Hi,
I currently have a rather large obs_space that leads to a rather large FCNET and prevents me from making it as deep as I would like. I was wondering what the proper way is to make a slight change to default model (I use TF in my settings so I believe this is the right link: ray/fcnet.py at master · ray-project/ray · GitHub). I am assuming I would need to modify the Keras implementation since the top one is labeled as not supported.
Here is what I wish to accomplish:
For every layer going down, I want the input and output to shrink by a set amount (a value I can pass in through the custom_model_dict). For example, if I pass 0.95, then the first layer would have the full input of the obs_space, but the output would be 1*0.95. Then the input for the next layer would be the output of the previous layer, and the output would be its input *0.95.

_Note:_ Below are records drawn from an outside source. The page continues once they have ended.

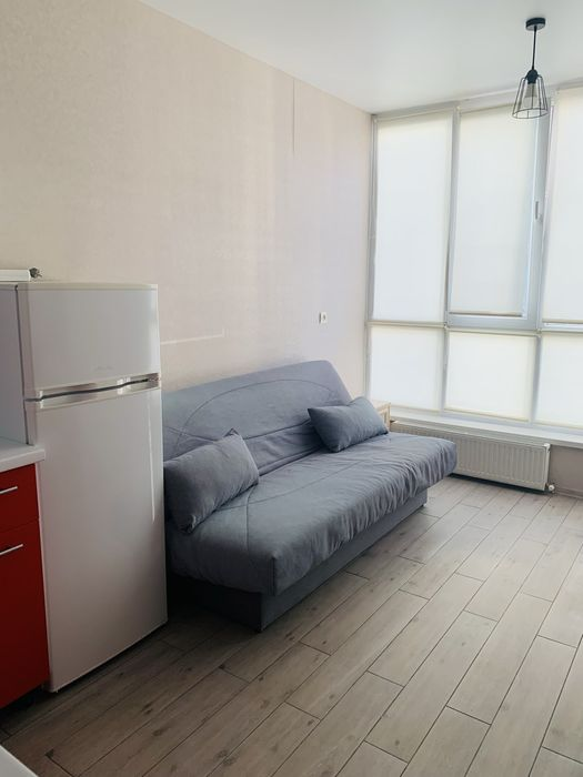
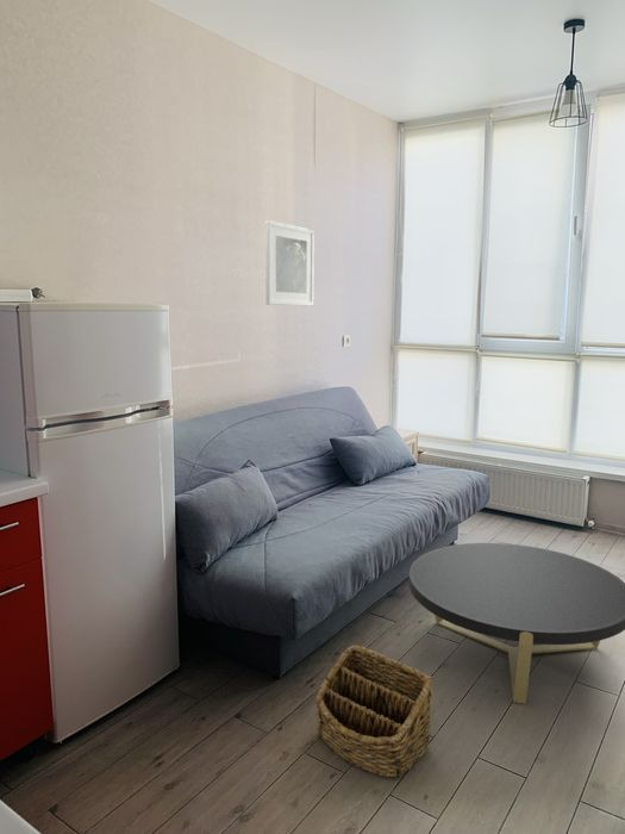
+ coffee table [408,542,625,704]
+ basket [314,645,435,778]
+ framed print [264,219,315,307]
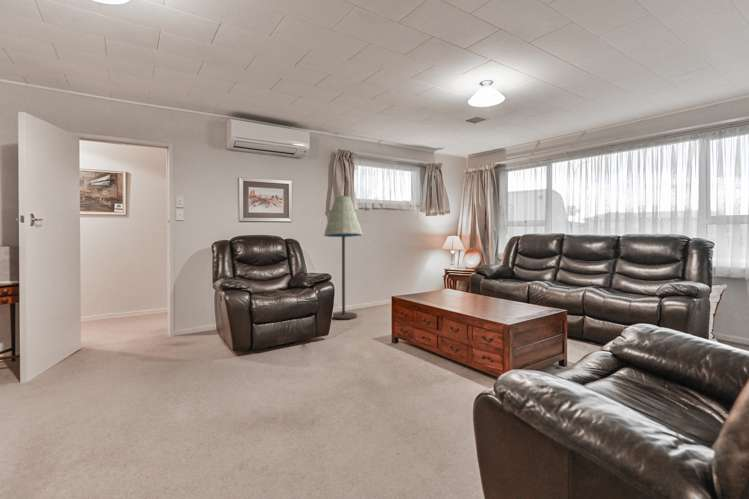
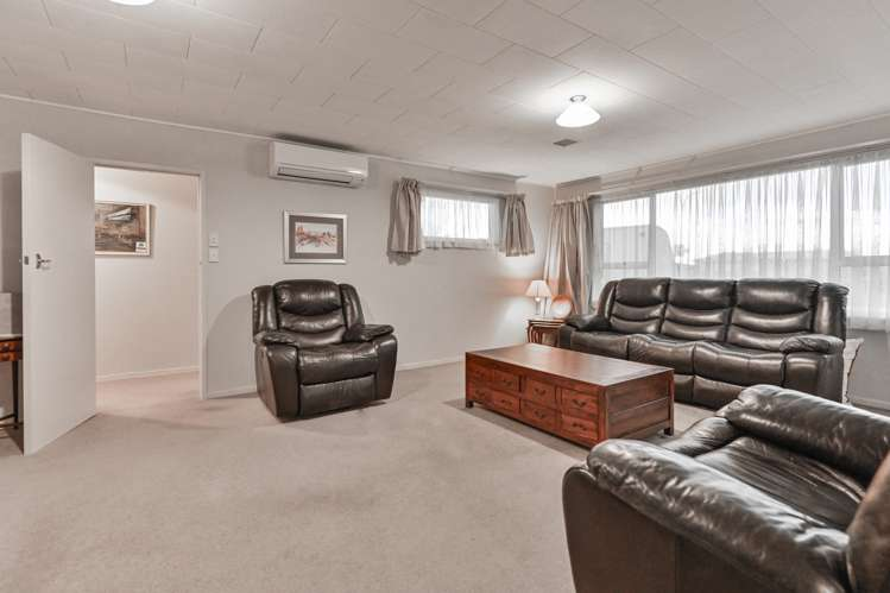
- floor lamp [323,194,364,320]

This way I can have a much deeper model by shrinking and forcing it generalise a bit more layer to layer. My current config for the policy_server is:
DEFAULT_CONFIG = with_common_config({
# Should use a critic as a baseline (otherwise don't use value baseline;
# required for using GAE).
"use_critic": True,
# If true, use the Generalized Advantage Estimator (GAE)
# with a value function, see https://arxiv.org/pdf/1506.02438.pdf.
"use_gae": True,
# The GAE (lambda) parameter.
"lambda": 1.0,
# Initial coefficient for KL divergence.
"kl_coeff": 0.2,
# Size of batches collected from each worker.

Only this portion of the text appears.